Task -
Two lines mark the range in the entries below: the one holding "[267,242,282,251] 13 -> [256,238,271,247] 15" and the one holding "[267,366,282,375] 13 -> [256,350,271,359] 15". Set down those two and all lines between them, exactly.

[Revision tracking records]

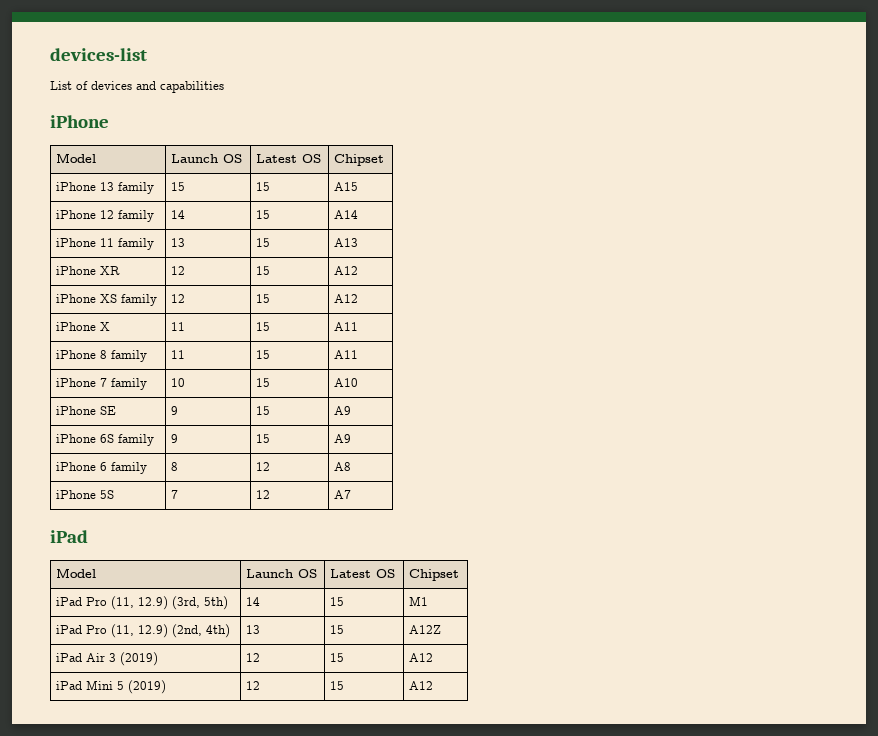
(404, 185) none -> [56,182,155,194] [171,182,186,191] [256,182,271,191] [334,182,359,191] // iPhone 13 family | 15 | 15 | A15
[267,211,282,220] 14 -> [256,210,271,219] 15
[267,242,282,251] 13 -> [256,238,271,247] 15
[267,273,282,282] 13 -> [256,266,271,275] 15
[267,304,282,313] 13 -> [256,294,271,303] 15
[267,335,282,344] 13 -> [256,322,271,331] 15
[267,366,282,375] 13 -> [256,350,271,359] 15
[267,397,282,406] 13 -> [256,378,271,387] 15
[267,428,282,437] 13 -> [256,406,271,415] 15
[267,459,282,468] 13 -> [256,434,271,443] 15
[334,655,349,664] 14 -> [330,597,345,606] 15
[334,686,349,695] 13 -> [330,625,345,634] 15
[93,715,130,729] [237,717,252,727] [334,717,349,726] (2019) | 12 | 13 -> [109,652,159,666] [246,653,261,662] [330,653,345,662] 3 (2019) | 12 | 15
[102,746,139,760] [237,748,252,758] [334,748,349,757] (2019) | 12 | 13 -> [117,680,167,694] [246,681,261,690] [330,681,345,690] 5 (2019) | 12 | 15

Exercise result -
[267,242,282,251] 13 -> [256,238,271,247] 15
[267,273,282,282] 13 -> [256,266,271,275] 15
[267,304,282,313] 13 -> [256,294,271,303] 15
[267,335,282,344] 13 -> [256,322,271,331] 15
[267,366,282,375] 13 -> [256,350,271,359] 15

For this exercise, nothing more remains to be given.